TABLE 1: Number of Laps Completed in Each Trial and Total Laps per Method. Each sub-table corresponds to one of the two scenarios: (a) Jackal without obstacles, (b) Jackal with obstacles. Here, Ti denotes trial i. The “Total” column shows the sum of laps completed over all 10 trials.
TABLE 2: Average Lap Time (Over Completed Laps) and Average Computation Time per Control Step. Average lap time is in seconds (s); Computation time is in milliseconds (ms). Note that for methods with zero completed laps, the lap-time is not defined.

Analysis

  • MPPI that use the GP mean tend to increase the number of completed laps (especially Case 5) compared to the baseline MPPI methods (Cases 6 and 7).

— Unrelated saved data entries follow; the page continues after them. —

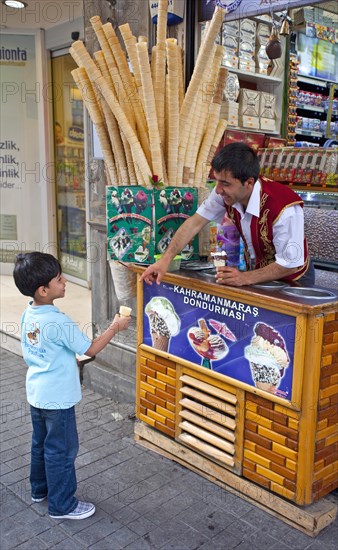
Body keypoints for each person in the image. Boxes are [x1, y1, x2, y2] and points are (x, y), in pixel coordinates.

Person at [13, 252, 131, 520]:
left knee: (40, 444)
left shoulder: (29, 313)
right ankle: (62, 504)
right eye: (58, 279)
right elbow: (89, 349)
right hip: (58, 399)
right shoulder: (57, 320)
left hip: (37, 394)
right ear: (43, 290)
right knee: (62, 451)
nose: (65, 281)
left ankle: (39, 490)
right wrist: (115, 326)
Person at [141, 142, 314, 287]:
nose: (218, 189)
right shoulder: (224, 193)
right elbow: (195, 222)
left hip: (294, 281)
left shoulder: (284, 208)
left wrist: (245, 277)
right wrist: (165, 260)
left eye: (225, 183)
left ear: (249, 182)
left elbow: (291, 264)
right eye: (217, 181)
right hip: (258, 276)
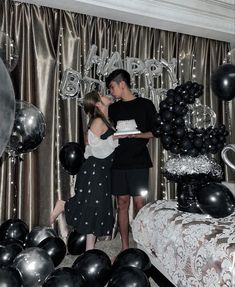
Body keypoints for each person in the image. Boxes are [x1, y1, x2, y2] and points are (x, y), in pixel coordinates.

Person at [50, 91, 118, 251]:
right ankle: (64, 205)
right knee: (93, 206)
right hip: (95, 170)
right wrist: (115, 139)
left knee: (95, 208)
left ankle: (89, 249)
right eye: (101, 95)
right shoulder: (98, 121)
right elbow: (93, 149)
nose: (106, 95)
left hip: (101, 170)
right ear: (97, 104)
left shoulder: (104, 121)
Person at [105, 69, 157, 251]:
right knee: (121, 204)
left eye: (112, 87)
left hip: (139, 163)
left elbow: (156, 132)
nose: (110, 91)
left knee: (139, 204)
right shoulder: (113, 108)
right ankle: (125, 247)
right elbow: (105, 132)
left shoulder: (146, 105)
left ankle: (141, 246)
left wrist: (136, 136)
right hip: (118, 163)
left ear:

  • By leveraging both the GP mean and variance (the proposed method, Case 1), the system achieves the highest number of completed laps while maintaining competitive speed.
  • The proposed method demonstrates computation times comparable to those of MPPI with \(M \times N\) trajectories and RA-MPPI (Cases 2, 3, 4, and 6).